## [About this task]
Copy the rows word for word, starting with the line that has "sophisticated and elegant." and going on through the line that has "I need assistance". Leave the pictures out of your answer.

## [Stored data]
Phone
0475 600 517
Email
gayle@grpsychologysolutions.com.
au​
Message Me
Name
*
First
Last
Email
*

...

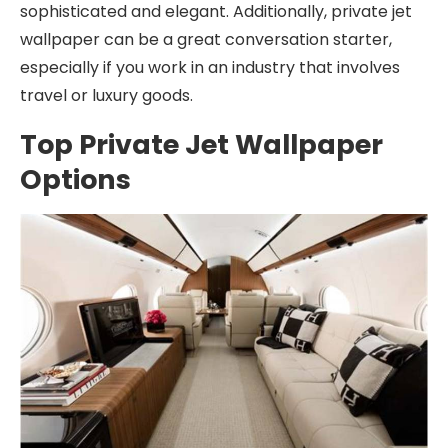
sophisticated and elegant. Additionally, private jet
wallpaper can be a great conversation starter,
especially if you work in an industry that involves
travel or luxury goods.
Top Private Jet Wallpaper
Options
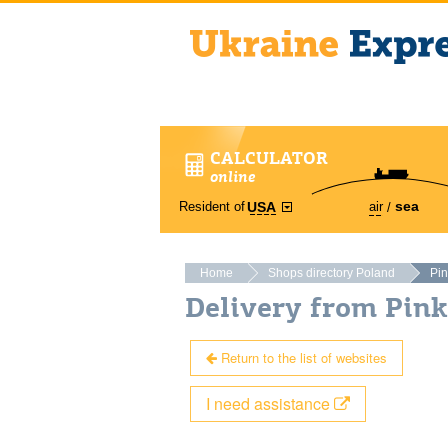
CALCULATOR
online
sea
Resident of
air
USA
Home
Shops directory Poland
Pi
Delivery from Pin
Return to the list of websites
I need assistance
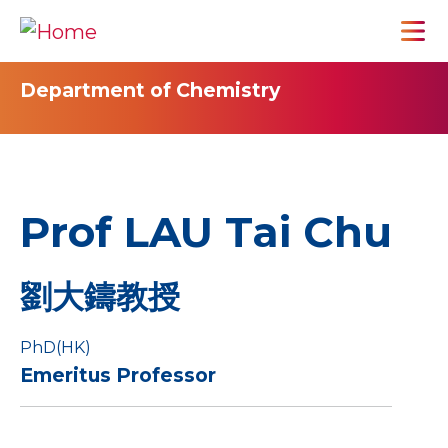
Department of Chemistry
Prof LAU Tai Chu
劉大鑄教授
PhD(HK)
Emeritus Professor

## [Reply to the task]
sophisticated and elegant. Additionally, private jet
wallpaper can be a great conversation starter,
especially if you work in an industry that involves
travel or luxury goods.
Top Private Jet Wallpaper
Options
CALCULATOR
online
sea
Resident of
air
USA
Home
Shops directory Poland
Pi
Delivery from Pin
Return to the list of websites
I need assistance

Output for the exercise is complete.